> STUDY MATERIAL
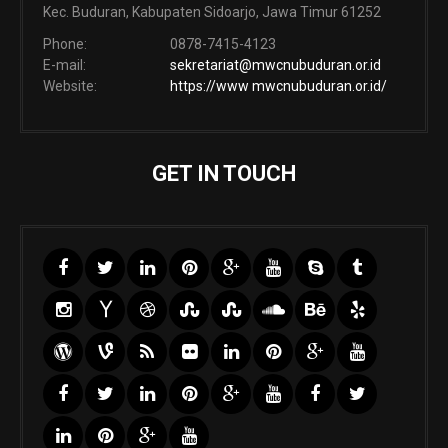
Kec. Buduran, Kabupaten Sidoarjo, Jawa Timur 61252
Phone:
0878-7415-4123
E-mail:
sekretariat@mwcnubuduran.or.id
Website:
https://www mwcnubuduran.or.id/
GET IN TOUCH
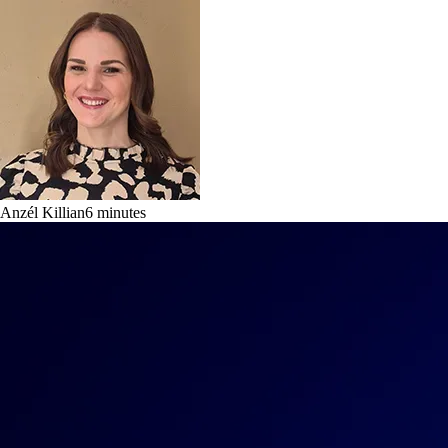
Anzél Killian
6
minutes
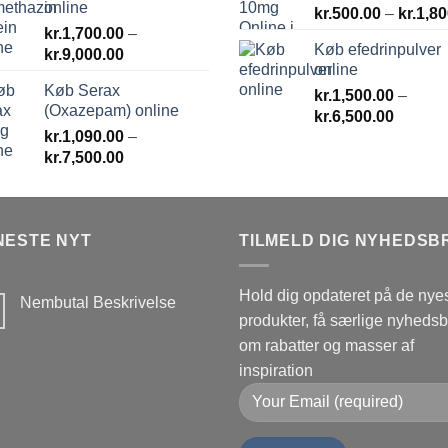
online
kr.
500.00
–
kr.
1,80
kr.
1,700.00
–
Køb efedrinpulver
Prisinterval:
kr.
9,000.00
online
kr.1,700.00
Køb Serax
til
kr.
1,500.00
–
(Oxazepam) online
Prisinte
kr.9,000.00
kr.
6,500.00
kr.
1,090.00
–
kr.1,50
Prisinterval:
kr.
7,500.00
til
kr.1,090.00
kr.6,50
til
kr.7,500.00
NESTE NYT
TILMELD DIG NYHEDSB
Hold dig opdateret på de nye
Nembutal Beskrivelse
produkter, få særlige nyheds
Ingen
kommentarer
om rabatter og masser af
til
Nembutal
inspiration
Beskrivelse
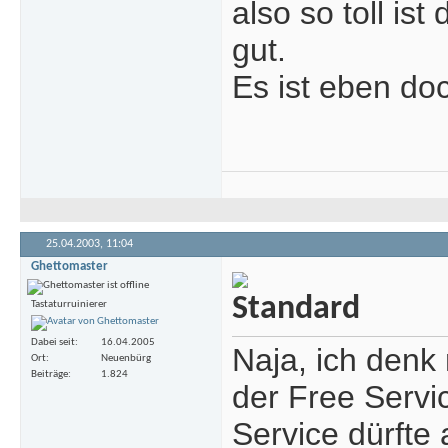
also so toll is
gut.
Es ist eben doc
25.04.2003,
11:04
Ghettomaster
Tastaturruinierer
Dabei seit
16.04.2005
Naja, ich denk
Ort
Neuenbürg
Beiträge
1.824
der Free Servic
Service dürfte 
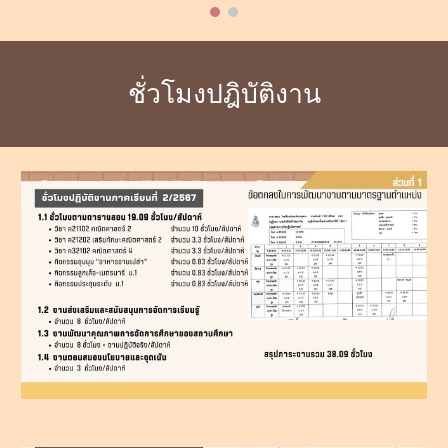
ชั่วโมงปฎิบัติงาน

> ASSIGNMENT
Every record is to be reproduced exactly, with no pictures included.

> ANSWER TO THIS PROBLEM
Kec. Buduran, Kabupaten Sidoarjo, Jawa Timur 61252
Phone:
0878-7415-4123
E-mail:
sekretariat@mwcnubuduran.or.id
Website:
https://www mwcnubuduran.or.id/
GET IN TOUCH
Anzél Killian
6
minutes
online
kr.
500.00
–
kr.
1,80
kr.
1,700.00
–
Køb efedrinpulver
Prisinterval:
kr.
9,000.00
online
kr.1,700.00
Køb Serax
til
kr.
1,500.00
–
(Oxazepam) online
Prisinte
kr.9,000.00
kr.
6,500.00
kr.
1,090.00
–
kr.1,50
Prisinterval:
kr.
7,500.00
til
kr.1,090.00
kr.6,50
til
kr.7,500.00
NESTE NYT
TILMELD DIG NYHEDSB
Hold dig opdateret på de nye
Nembutal Beskrivelse
produkter, få særlige nyheds
Ingen
kommentarer
om rabatter og masser af
til
Nembutal
inspiration
Beskrivelse
also so toll is
gut.
Es ist eben doc
25.04.2003,
11:04
Ghettomaster
Tastaturruinierer
Dabei seit
16.04.2005
Naja, ich denk
Ort
Neuenbürg
Beiträge
1.824
der Free Servic
Service dürfte 
ชั่วโมงปฎิบัติงาน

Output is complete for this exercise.